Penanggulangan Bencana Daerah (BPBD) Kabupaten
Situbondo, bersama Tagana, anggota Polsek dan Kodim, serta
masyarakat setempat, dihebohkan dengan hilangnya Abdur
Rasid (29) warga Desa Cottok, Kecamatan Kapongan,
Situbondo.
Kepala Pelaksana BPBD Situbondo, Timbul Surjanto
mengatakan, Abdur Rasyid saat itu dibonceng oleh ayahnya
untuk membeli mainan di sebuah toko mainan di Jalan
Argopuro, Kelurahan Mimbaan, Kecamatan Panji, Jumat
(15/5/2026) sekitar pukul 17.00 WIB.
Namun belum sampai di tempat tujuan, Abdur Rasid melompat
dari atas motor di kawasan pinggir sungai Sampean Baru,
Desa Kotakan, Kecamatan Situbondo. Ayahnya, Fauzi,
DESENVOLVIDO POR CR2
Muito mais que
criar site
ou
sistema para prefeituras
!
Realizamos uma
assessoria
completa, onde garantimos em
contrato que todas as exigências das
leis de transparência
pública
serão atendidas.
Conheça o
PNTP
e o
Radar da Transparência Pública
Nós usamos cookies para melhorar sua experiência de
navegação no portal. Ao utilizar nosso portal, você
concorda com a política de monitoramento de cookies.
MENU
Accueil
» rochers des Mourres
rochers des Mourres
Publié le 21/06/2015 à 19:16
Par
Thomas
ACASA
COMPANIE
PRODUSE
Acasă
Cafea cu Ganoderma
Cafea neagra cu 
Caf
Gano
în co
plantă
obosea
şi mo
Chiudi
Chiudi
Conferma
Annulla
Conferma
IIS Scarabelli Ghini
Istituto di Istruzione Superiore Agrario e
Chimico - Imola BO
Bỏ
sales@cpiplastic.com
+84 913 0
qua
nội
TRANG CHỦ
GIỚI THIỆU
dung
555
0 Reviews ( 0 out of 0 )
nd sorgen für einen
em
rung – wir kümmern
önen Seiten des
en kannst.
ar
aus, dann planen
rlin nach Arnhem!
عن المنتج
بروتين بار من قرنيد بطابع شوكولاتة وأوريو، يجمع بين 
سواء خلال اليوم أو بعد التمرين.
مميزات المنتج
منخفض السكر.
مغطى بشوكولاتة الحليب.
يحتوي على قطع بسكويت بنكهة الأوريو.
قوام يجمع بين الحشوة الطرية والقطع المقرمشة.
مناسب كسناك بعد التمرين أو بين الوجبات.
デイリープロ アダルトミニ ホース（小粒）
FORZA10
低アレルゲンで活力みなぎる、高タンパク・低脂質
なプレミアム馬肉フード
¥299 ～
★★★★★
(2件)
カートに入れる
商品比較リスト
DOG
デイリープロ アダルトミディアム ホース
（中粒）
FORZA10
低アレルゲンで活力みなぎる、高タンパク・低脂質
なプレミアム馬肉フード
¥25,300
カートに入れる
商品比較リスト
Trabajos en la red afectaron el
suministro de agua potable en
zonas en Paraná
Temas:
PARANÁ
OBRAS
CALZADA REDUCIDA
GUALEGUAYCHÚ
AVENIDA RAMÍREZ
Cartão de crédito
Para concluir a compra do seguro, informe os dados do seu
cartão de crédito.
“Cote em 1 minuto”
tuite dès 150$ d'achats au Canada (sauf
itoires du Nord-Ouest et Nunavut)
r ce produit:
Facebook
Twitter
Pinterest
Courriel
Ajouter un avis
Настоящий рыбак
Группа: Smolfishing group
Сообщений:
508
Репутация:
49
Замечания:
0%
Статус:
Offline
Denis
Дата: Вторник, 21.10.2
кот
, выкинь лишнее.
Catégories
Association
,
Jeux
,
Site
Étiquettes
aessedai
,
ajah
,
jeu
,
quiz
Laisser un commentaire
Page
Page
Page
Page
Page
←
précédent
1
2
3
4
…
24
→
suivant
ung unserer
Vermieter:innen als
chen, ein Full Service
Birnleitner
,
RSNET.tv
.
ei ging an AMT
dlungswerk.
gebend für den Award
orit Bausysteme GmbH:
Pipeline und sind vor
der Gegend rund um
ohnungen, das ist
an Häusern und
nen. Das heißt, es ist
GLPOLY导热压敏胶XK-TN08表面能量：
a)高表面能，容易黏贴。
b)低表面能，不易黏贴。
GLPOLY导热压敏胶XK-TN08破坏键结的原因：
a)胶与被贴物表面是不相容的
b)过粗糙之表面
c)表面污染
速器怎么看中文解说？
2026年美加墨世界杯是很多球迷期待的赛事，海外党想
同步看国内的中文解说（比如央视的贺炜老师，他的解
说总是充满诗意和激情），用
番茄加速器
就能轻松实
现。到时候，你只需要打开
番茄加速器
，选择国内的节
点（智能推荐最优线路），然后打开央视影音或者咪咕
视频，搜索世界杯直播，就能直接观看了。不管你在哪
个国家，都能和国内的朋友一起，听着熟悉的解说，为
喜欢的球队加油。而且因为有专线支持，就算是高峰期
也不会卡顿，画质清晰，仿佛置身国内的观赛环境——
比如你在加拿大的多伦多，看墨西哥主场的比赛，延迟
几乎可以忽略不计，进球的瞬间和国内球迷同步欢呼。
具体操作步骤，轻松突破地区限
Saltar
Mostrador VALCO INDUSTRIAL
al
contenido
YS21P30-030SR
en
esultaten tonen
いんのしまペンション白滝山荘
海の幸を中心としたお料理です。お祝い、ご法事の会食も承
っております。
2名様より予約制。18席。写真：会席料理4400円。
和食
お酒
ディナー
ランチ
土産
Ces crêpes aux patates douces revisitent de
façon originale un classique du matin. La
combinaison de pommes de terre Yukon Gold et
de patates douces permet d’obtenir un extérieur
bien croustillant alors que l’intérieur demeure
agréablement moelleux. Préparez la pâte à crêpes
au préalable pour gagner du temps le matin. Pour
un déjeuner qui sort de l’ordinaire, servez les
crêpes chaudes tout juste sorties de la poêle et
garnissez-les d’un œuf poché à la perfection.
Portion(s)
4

########

Required action →
Copy out all lines above that include the string "cookies".

Exercise answer →
Nós usamos cookies para melhorar sua experiência de
concorda com a política de monitoramento de cookies.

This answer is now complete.